INFORMATION SUPPLIED: Begin
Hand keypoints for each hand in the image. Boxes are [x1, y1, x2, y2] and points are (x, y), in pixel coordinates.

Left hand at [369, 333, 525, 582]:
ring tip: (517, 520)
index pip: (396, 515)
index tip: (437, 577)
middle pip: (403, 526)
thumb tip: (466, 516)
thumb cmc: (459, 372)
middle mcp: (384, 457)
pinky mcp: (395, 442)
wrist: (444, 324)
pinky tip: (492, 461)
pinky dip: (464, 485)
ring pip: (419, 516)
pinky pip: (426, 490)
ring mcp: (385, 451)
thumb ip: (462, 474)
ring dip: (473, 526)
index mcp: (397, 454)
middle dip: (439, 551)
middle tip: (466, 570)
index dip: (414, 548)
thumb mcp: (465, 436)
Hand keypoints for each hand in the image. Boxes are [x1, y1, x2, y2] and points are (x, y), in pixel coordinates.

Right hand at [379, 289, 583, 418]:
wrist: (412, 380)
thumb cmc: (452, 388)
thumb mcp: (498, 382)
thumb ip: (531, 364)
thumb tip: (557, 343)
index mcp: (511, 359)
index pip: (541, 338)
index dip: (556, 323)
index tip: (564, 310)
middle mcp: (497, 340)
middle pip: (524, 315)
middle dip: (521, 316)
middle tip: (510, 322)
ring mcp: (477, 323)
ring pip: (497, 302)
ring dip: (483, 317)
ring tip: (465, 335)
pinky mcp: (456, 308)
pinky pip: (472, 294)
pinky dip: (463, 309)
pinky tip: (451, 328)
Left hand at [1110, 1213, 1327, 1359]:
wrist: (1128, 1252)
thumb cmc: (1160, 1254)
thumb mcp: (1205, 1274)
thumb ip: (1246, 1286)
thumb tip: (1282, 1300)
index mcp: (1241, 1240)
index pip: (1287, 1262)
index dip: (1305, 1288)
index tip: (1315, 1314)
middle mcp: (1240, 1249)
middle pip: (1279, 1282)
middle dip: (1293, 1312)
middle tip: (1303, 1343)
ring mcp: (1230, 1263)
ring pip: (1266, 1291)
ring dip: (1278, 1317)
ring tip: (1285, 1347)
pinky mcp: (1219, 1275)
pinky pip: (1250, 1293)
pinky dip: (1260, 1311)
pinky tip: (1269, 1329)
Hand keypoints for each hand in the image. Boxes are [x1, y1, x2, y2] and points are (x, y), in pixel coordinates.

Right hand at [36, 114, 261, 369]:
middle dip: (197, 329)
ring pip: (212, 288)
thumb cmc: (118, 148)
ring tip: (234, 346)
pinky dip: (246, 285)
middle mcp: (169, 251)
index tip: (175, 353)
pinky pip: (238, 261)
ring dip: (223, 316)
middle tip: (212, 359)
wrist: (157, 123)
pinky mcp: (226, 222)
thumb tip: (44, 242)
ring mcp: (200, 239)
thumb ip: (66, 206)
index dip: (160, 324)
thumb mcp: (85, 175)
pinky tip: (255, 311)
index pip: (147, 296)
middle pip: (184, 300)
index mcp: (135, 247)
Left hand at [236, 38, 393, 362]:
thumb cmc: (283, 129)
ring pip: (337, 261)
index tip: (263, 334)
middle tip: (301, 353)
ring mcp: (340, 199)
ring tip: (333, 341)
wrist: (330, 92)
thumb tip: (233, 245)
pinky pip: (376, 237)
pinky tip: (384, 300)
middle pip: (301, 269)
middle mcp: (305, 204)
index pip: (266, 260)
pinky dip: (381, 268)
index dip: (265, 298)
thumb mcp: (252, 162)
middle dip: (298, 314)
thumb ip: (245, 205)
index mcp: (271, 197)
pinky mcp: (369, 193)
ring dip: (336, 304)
INFORMATION SUPPLIED: End
INFORMATION SUPPLIED: Begin
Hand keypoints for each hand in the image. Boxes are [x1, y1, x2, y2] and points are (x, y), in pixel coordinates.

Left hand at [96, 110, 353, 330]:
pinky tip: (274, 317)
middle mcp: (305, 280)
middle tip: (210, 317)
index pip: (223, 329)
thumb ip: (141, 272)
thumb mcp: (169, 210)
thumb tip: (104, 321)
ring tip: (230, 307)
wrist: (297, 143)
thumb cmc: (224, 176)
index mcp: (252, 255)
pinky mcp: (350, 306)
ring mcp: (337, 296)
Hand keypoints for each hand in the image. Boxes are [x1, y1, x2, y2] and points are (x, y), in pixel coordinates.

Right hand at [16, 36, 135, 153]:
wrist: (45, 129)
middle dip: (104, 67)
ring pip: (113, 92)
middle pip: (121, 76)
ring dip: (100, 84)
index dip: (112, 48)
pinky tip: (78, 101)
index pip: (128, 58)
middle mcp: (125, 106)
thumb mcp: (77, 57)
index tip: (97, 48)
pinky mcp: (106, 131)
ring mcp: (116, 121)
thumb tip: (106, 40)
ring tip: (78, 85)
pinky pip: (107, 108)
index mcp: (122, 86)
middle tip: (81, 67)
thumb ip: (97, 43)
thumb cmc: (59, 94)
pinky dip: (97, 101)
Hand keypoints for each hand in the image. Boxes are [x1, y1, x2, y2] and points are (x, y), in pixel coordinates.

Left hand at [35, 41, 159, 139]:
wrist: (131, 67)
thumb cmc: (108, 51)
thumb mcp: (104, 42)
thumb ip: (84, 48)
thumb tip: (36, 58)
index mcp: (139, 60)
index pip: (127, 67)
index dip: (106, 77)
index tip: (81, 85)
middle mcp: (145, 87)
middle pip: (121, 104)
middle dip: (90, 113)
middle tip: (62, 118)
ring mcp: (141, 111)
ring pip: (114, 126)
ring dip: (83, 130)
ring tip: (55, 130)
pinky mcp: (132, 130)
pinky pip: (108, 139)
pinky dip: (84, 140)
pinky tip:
INFORMATION SUPPLIED: End
INFORMATION SUPPLIED: Begin
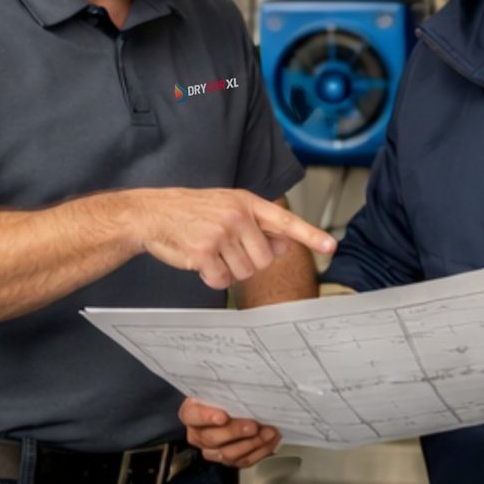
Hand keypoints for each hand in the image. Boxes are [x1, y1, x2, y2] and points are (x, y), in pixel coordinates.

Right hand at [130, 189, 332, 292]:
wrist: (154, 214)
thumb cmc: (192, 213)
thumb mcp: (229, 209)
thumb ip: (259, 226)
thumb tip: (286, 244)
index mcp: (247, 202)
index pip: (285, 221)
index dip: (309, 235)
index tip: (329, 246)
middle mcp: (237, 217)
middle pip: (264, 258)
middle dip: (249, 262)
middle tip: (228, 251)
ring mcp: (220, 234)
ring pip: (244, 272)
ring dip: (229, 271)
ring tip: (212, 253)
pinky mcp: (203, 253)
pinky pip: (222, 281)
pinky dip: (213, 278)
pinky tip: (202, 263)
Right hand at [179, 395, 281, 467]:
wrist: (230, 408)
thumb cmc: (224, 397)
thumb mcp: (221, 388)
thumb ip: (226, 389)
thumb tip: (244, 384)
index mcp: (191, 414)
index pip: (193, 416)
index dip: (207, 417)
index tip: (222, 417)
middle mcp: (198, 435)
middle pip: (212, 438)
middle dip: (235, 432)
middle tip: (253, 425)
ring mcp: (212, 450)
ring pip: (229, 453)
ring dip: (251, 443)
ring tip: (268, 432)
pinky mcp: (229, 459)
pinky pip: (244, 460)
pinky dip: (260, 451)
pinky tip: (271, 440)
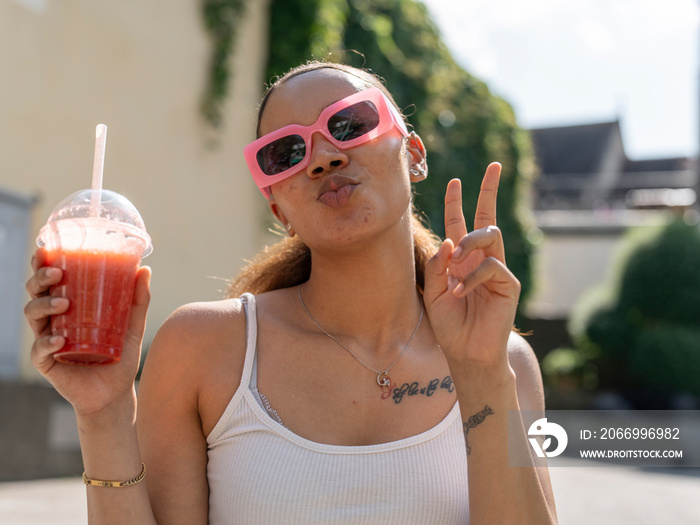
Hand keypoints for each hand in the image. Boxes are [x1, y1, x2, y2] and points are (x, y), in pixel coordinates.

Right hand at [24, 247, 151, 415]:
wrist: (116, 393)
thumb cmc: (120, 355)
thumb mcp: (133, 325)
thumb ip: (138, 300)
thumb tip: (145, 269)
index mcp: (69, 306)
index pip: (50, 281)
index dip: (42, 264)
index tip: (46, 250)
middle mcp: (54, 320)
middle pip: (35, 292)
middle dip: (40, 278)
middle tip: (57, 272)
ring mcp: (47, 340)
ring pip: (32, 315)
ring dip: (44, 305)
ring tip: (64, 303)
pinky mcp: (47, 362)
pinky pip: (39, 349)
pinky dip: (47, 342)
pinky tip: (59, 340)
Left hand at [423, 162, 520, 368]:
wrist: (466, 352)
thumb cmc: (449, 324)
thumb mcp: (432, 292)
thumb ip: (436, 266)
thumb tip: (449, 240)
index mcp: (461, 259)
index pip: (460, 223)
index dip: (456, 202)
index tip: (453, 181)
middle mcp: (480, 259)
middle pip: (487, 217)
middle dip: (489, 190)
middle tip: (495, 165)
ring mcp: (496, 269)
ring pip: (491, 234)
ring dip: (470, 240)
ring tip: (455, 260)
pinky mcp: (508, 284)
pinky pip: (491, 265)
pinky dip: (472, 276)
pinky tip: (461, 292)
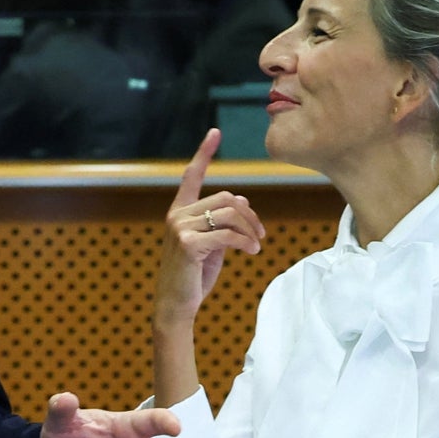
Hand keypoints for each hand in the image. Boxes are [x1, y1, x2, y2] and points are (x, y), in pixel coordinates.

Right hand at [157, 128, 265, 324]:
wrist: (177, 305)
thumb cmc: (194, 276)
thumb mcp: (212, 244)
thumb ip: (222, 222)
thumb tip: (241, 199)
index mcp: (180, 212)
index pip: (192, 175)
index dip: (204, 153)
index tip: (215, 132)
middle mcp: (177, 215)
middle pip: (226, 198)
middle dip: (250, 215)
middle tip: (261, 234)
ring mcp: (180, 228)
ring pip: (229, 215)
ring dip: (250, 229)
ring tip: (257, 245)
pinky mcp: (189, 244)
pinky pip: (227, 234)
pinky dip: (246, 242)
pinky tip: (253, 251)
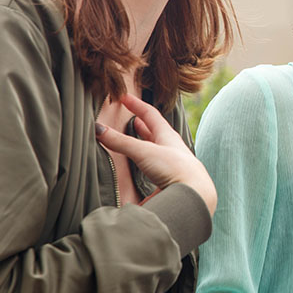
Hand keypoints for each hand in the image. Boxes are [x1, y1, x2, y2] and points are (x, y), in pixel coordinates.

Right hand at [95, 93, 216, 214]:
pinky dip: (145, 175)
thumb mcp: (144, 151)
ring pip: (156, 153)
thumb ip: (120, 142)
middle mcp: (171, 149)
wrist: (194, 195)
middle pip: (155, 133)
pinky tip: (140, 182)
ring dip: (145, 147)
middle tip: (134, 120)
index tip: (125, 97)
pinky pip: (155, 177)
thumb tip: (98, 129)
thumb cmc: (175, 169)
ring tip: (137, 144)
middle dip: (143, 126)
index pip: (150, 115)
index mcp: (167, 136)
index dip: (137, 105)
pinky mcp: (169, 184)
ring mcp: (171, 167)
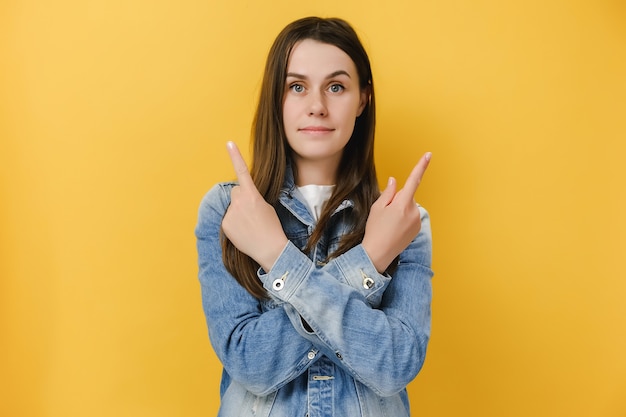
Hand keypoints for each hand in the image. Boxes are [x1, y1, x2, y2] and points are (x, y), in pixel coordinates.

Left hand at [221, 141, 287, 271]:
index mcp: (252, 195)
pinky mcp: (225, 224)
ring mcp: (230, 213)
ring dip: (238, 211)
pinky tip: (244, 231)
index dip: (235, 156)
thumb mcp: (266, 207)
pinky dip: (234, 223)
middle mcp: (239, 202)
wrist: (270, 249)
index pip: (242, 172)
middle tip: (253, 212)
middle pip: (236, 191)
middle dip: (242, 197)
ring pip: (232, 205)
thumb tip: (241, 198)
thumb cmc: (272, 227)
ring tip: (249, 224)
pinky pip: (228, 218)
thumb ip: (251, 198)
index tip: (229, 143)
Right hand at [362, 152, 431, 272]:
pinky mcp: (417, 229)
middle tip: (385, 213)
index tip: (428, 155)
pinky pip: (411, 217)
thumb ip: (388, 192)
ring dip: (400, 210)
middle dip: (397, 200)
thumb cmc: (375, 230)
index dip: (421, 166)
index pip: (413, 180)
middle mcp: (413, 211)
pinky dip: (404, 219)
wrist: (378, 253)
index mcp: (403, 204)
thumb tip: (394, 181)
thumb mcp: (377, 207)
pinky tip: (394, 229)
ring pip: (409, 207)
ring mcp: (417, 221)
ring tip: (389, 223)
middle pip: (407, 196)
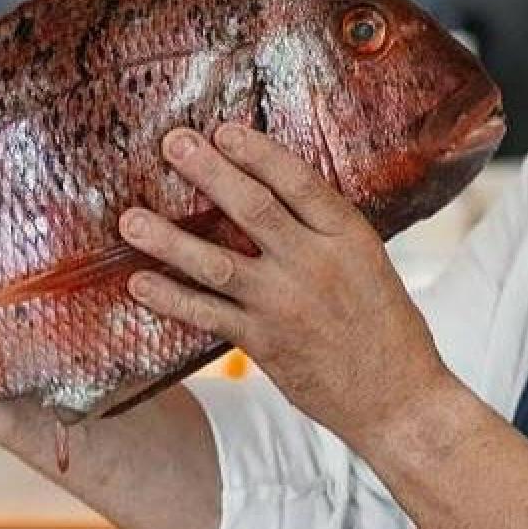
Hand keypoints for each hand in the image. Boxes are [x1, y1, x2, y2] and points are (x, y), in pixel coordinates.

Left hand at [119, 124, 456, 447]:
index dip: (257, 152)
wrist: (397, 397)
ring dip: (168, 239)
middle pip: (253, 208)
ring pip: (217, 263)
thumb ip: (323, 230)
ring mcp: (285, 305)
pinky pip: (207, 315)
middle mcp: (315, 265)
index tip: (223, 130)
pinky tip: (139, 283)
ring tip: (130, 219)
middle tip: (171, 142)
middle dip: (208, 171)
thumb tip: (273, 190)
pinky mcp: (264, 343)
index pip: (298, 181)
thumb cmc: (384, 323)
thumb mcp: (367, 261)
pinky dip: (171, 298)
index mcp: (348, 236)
INFORMATION SUPPLIED: End
§ **TASK**:
In the data above, find the line with "pinky dip: (246, 285)" and the line with "ring dip: (336, 304)". Retype both, plus every line between them, exactly.

§ **FINISHED EXERCISE**:
pinky dip: (246, 285)
middle mcp: (169, 251)
index tip: (175, 353)
pinky pip: (238, 261)
ring dip: (223, 316)
middle tip: (212, 359)
wrist: (157, 123)
pinky mcp: (226, 222)
thumb tip: (44, 242)
ring mcp: (200, 239)
thumb ip: (66, 206)
index dip: (160, 324)
thumb mcp: (85, 175)
pinky tip: (255, 311)
index pip: (147, 296)
middle pip: (184, 300)
index mcp: (135, 247)
Left hand at [236, 38, 393, 362]:
thumb cmc: (283, 129)
ring pip: (337, 261)
index tip: (263, 334)
middle tip: (301, 353)
ring mcp: (340, 199)
ring tip: (333, 341)
wrist: (330, 92)
thumb tip: (233, 245)
pinky pip: (376, 237)
pinky tip: (384, 300)
middle pip: (301, 269)
middle mcp: (305, 204)
index pip: (266, 260)
pinky dip: (381, 268)
index dip: (265, 298)
thumb mcp: (252, 162)
middle dip: (298, 314)
thumb ip: (245, 205)
index mcp: (271, 197)
pinky mcp: (369, 193)
ring dip: (336, 304)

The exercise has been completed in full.